I had intended to stay away from this thread, but there are a couple things that I think should be addressed. One is that scientists "believe" in global warming. I've been involved in the larger aspect of that--global environmental change, of which global warming is an aspect-- for pretty much all of my years in science. Because of the way I was educated, I came to "accept" things in science, so long as they worked and set them aside when they didn't. I don't know of any scientists in the Global Environmental Focus Group of the American Geophysical Union who uses "believe" as part of the language of science, even if we might know what that person actually meant. It's hard enough to relate to the public on science issues without interjecting what they might see as a misguided belief. This is particularly true with climate science/global warming/global environmental change. On a broader platform, I suggest reading this piece by Helen Quinn, that appeared in Physics Today:
https://ned.ipac.caltech.edu/level5/March07/Quinn/Quinn.html
Belief and knowledge - a plea about language
That being said, there are some interesting developments regarding the Little Ice Age and the Maunder Minimum and a controversy that developed about relating a possible coming ice age and a Maunder Minimum.
http://onlinelibrary.wiley.com/doi/10.1029/2011GL050168/full
Abrupt onset of the Little Ice Age triggered by volcanism and sustained by sea-ice/ocean feedbacks
"Here we present precisely dated records of ice-cap growth from Arctic Canada and Iceland showing that LIA summer cold and ice growth began abruptly between 1275 and 1300 AD, followed by a substantial intensification 1430–1455 AD. Intervals of sudden ice growth coincide with two of the most volcanically perturbed half centuries of the past millennium...Our results suggest that the onset of the LIA can be linked to an unusual 50-year-long episode with four large sulfur-rich explosive eruptions, each with global sulfate loading >60 Tg. The persistence of cold summers is best explained by consequent sea-ice/ocean feedbacks during a hemispheric summer insolation minimum; large changes in solar irradiance are not required."
http://www.livescience.com/51597-maunder-minimum-mini-ice-age.html
Is a Mini Ice Age Coming? 'Maunder Minimum' Spurs Controversy
"At the National Astronomy meeting in Llanduno, north Wales last week, Zharkova said that a series of solar phenomena will lead to a "Maunder Minimum," which refers to the seven decades, from 1645 to 1715." [That meeting was in July. 2015]

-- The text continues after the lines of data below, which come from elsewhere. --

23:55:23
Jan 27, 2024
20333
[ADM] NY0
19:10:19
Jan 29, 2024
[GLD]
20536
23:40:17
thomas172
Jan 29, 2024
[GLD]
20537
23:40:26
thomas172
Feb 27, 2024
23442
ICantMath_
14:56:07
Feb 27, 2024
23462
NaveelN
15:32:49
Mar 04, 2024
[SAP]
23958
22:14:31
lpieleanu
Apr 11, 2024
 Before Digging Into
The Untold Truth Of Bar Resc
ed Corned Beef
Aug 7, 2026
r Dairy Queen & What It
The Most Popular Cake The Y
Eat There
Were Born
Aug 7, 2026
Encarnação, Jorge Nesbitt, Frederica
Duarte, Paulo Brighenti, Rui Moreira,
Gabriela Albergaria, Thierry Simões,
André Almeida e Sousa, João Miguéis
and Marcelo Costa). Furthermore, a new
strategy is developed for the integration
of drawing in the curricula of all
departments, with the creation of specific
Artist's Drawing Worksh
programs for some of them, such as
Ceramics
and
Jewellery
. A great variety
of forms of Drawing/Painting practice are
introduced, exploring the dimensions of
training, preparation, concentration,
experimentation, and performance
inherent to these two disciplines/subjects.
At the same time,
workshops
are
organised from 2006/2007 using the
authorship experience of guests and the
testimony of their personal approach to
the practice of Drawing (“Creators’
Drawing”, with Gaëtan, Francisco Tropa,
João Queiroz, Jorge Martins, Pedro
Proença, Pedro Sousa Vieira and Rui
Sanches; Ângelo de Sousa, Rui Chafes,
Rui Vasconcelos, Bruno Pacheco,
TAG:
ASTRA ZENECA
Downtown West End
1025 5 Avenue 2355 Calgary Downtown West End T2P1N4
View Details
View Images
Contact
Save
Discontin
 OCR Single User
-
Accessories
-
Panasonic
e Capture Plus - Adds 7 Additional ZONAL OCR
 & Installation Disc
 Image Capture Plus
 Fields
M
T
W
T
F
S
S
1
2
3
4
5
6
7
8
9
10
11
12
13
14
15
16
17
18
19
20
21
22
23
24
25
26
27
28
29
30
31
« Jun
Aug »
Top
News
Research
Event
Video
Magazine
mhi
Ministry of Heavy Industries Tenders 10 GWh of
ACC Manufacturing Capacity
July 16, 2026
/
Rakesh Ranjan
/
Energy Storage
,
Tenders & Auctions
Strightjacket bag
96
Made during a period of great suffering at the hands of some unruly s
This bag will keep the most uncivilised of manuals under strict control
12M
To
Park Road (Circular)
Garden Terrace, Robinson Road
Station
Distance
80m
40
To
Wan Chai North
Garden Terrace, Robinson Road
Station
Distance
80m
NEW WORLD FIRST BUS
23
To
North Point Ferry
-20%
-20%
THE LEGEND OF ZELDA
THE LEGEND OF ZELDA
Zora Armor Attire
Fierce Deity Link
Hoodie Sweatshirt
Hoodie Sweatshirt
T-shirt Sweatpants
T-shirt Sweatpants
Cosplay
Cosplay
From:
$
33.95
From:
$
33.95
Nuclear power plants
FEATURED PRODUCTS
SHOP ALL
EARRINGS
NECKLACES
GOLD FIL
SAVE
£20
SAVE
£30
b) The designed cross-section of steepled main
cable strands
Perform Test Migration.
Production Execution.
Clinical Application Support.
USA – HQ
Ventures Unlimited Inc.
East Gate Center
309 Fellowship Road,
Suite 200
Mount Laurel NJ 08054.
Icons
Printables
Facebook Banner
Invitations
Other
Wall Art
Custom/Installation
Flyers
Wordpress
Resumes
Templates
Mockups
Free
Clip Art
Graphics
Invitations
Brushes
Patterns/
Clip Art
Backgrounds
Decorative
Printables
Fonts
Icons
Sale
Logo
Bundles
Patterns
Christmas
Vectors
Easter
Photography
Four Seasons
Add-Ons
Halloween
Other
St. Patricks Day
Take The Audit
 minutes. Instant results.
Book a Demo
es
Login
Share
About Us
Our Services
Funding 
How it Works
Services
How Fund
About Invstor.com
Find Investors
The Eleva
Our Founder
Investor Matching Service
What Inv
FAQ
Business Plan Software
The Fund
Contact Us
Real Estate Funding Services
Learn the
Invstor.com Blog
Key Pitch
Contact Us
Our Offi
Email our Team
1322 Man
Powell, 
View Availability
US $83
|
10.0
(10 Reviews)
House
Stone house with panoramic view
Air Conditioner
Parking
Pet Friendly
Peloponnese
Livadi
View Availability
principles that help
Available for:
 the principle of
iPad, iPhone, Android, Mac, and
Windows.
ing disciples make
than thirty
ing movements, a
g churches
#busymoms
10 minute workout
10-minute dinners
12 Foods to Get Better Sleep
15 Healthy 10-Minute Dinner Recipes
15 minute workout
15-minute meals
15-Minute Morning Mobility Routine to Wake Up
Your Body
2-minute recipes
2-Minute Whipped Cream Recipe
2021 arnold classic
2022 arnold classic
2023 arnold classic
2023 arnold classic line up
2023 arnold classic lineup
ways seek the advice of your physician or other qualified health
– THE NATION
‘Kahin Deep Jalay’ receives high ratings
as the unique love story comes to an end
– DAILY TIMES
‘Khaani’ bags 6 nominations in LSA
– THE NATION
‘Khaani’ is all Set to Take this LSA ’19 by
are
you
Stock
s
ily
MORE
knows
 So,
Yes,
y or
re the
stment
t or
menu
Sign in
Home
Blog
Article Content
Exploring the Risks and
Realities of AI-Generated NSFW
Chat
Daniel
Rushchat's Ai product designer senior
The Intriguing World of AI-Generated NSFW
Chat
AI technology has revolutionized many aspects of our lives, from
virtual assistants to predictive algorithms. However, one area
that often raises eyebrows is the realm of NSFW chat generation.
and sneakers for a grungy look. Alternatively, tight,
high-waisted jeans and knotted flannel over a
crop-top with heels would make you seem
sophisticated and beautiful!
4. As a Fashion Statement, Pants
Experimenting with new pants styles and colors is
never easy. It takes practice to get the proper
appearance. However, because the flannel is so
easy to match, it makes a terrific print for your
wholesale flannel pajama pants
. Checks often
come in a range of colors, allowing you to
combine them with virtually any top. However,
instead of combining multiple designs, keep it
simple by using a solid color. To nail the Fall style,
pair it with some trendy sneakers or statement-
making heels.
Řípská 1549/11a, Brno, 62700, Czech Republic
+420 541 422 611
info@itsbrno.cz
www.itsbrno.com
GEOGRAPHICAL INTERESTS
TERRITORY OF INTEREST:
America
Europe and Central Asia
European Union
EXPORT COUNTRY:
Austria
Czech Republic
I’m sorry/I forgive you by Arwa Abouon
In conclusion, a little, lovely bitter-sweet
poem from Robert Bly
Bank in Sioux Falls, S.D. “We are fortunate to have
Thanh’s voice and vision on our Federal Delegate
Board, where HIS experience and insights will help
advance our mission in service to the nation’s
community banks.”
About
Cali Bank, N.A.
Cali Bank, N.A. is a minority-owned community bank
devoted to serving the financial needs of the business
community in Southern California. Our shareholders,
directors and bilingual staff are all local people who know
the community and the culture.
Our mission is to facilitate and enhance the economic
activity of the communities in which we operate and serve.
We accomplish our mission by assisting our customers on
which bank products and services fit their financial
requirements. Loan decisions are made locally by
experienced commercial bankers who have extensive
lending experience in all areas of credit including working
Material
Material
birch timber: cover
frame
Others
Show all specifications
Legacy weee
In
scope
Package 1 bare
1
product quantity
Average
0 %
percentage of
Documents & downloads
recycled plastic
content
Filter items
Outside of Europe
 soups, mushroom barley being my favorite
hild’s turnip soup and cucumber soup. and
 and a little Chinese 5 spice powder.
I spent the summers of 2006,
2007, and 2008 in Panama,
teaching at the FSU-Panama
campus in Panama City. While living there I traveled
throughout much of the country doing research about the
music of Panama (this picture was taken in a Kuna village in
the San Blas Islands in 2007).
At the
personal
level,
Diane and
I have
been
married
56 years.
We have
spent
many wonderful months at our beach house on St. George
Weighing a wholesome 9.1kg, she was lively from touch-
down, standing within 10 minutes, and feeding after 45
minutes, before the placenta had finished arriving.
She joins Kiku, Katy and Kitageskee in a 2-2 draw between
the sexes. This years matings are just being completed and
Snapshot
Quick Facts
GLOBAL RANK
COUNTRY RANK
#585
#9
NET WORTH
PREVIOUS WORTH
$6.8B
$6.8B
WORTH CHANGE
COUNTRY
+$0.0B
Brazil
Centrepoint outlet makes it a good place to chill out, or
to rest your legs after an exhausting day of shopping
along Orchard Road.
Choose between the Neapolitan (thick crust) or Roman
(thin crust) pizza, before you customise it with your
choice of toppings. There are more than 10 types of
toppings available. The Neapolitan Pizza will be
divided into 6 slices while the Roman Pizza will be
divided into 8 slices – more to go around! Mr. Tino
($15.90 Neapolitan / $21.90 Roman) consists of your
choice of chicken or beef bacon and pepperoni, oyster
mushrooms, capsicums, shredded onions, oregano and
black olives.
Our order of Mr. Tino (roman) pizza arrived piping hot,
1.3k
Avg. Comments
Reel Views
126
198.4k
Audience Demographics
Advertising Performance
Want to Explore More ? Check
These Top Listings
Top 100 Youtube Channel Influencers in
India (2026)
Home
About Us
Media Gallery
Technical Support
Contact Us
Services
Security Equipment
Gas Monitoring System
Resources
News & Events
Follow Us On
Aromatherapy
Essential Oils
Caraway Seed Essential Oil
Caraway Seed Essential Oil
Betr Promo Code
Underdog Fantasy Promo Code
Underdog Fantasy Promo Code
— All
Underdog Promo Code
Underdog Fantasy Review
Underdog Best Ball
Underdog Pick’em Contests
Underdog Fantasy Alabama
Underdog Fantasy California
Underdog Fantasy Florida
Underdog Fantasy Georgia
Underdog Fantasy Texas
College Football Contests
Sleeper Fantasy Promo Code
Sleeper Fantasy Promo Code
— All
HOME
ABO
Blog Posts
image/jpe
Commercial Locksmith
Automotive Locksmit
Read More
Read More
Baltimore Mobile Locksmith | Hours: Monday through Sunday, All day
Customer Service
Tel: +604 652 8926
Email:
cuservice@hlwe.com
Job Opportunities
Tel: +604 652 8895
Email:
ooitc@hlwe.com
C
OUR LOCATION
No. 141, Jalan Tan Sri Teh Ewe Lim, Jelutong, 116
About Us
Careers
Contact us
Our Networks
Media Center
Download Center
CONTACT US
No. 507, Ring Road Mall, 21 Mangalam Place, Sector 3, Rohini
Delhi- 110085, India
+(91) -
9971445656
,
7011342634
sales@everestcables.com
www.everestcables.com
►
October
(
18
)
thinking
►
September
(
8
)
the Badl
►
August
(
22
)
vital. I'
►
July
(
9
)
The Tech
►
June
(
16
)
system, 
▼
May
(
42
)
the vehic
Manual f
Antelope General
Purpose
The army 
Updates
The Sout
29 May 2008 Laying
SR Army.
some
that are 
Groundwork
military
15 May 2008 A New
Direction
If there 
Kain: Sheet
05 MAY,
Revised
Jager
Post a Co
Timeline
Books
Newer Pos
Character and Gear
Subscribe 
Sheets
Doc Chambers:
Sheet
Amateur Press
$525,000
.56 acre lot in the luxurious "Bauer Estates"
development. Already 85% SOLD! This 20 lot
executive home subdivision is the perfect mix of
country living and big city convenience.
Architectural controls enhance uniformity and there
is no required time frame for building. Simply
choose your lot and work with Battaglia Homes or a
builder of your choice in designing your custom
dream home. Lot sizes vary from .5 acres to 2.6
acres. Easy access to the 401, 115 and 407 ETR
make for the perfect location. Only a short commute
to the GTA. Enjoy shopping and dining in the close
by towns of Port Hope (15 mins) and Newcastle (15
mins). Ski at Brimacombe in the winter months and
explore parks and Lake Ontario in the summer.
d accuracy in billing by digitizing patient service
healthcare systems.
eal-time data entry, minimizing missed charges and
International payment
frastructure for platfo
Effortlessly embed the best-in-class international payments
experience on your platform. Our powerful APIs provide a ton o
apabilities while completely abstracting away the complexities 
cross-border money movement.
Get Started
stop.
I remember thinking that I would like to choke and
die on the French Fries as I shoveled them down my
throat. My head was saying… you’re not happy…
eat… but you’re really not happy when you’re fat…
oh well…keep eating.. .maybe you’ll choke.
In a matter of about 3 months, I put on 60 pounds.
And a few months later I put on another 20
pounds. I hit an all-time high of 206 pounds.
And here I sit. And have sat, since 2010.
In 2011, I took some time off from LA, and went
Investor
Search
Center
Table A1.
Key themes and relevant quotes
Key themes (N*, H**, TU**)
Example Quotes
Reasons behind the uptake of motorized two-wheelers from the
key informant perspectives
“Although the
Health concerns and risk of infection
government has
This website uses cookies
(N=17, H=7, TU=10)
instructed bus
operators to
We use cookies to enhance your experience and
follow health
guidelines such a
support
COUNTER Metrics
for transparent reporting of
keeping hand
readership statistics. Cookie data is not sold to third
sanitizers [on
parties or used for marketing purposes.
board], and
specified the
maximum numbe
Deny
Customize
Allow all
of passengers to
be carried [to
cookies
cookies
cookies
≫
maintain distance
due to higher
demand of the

http://phys.org/news/2015-07-mini-ice-age-hoopla-giant.html
The 'mini ice age' hoopla is a giant failure of science communication
We followed the story from the beginning--from her original talk to subsequent spinning by Zharkova--and saw that there was a rising "belief" in the popular press that sun activity and a cooling or possible ice age was looming. No one ever mentioned that in 1610, Momotomba in Nicaragua erupted and its cooling effects on the Northern hemisphere, well before the solar influences.
This is not to say that solar activity is not significant, just that cooling was already happening.